In the recent decision of Flexy Services Pty Ltd v Mr Brian Newman [2024] FWC 2840, the Fair Work Commission (FWC) made a costs order against a paid agent who represented an employee in making a general protections claim against her employer. Gadens writes.

Background

Ms Georgina McBride, a casual employee of labour hire company Flexy Services Pty Ltd (Flexy), alleged that she was dismissed due to her pregnancy. She engaged Mr Newman of 1800Advocates to pursue her general protections claim against Flexy following a decision by Rio Tinto to terminate her on-hire assignment with them.

Flexy argued Rio Tinto was not Ms McBride’s employer, had no power to dismiss Ms McBride, and that it had ended her assignment without Flexy’s knowledge. Flexy made a jurisdictional objection arguing Ms McBride had not been dismissed. Deputy President Peter O’Keeffe upheld Flexy’s argument, ruling that Flexy had not dismissed Ms McBride.

Costs order against the paid agent

Following the successful jurisdictional objection, Flexy applied for cost orders against Mr Newman.
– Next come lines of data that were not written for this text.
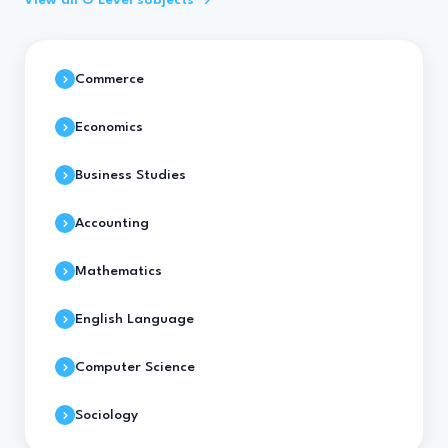
View all O Level subjects →
Commerce
Economics
Business Studies
Accounting
Mathematics
English Language
Computer Science
Sociology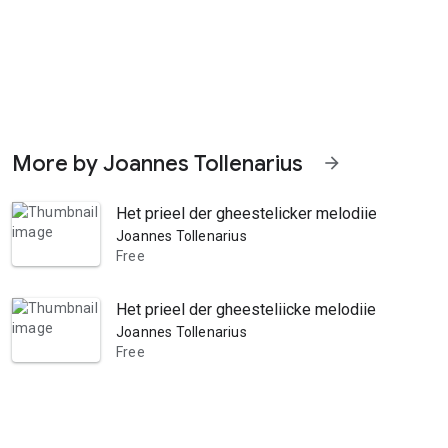
More by Joannes Tollenarius
arrow_forward
Het prieel der gheestelicker melodiie. Inhoude
Joannes Tollenarius
Free
Het prieel der gheesteliicke melodiie. Inhoude
Joannes Tollenarius
Free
Under section 376(2)(b) of the Fair Work Act 2009 (Cth), Deputy President O’Keeffe determined that Mr Newman’s actions were unreasonable in connection with the continuation of the dispute and warranted costs – an outcome rarely achieved in this ‘no costs’ jurisdiction.

The Deputy President considered the following:

  • There was no evidence indicating Ms McBride had been dismissed and Flexy provided substantial evidence disproving her claim. Mr Newman, aware of correspondence confirming McBride was still regarded as an employee, had no reasonable basis to believe he could succeed before the FWC.

  • Mr Newman did not properly consider the prospects of success. The Deputy President did not accept he was merely following Ms McBride’s instructions.

What does this mean?

The FWC seldom awards costs; therefore, this ‘clear case’ offers useful guidance for future cost applications.

However, the Deputy President invited further submissions on the amount of costs to be awarded, characterising Flexy’s $80,000 legal fees for the jurisdictional objection ‘excessive’.

This case also highlights the rationale for upcoming reforms to address paid agent conduct in the FWC.

Following consultation, the FWC issued a report and recommendations on 9 September 2024 to regulate paid agent practices more stringently, aiming to protect clients and ensure professional integrity in this jurisdiction.